James Brookes was born in 1986 and grew up in Sussex. He received an Eric Gregory Award from the Society of Authors in 2009, and his pamphlet The English Sweats was published by Pighog Press in the same year. In 2011 he was awarded a Hawthornden Fellowship. His first collection, Sins of the Leopard (Salt, 2012), was shortlisted for the Dylan Thomas Prize and the English Association’s Michael Murphy Memorial Prize. His latest pamphlet is Nine Worthies (Eyewear, 2017). Since 2011 he has worked as a schoolmaster, teaching History and latterly English, most recently at Haileybury & Imperial Service College. He is married to the poet and critic Charlotte Newman.
From the publisher:
In Spoils James Brookes advances a lyrical, frank and unsparing consideration of the England in which we find ourselves. A fascination with our land, yes, but, as the poet asserts, “Patriotism? No.

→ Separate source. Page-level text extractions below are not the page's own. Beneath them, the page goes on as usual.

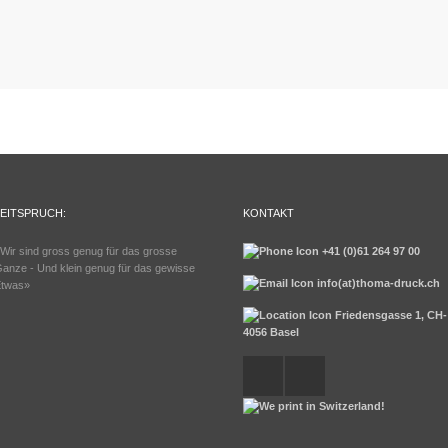
LEITSPRUCH:
KONTAKT
Wir sind gross genug für das grosse
+41 (0)61 264 97 00
anze - Und klein genug für das gewisse
info(at)thoma-druck.ch
twas»
Friedensgasse 1, CH-
4056 Basel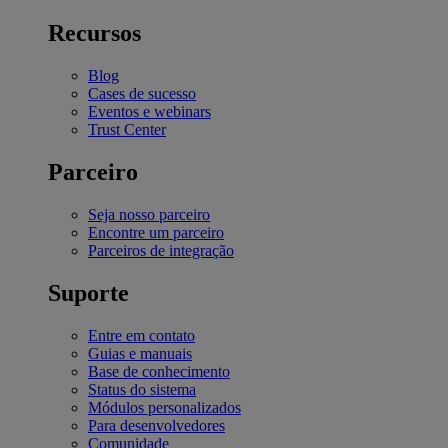
Recursos
Blog
Cases de sucesso
Eventos e webinars
Trust Center
Parceiro
Seja nosso parceiro
Encontre um parceiro
Parceiros de integração
Suporte
Entre em contato
Guias e manuais
Base de conhecimento
Status do sistema
Módulos personalizados
Para desenvolvedores
Comunidade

I don’t lack the lingo – /no matter what I might offer in my defence / these jangled syllables stay the chains of jingo.” While retaining the historical interest and folkloric reinvention of his spectacular debut Sins of the Leopard (Salt, 2012), Brookes has clarified his poetic concerns into the less comfortable questions of freedom and liberty. In this new book his praise of the achievements of one figure is necessarily tempered by a curt frustration at the lives not lived as a result, of the successes never to be and, again and again, the suppression of women’s attainment. But these poems do not preach or lecture; rather, they plumb the deep well of history and language and come up each time with a glittering fragment. His is the work of archaeolexicology, of salvage; from the depths of our soil Brookes lifts his words, the spoils of his work, and sets them, restored, in burnished lines. These poems display an astounding euphony under hands that pinch at the language, creating whorls and bridges, points of contact based on sound. In this way “ramsons” are confused with “ransoms,” “aorist” nudges at the “aortic arch,” and “agrimony” suggests “alimony,” reminiscent of a play on “antinomy” and “antimony” in Sins of the Leopard. Here too is the weirdness of heraldry, the intrigue of politics and war, as well as a rich and intimate portrait of ‘seductive’ Sussex county through the long sequence of ”Antigeorgics,” all finely drawn by a poet with an eye for texture, for material, for the physical stuff of the world. Everywhere in Spoils there is struggle, conflict, but the pantheon of strivers that Brookes employs assert his skill as a poet of high humanity, unshakeable conviction, and a consummate talent.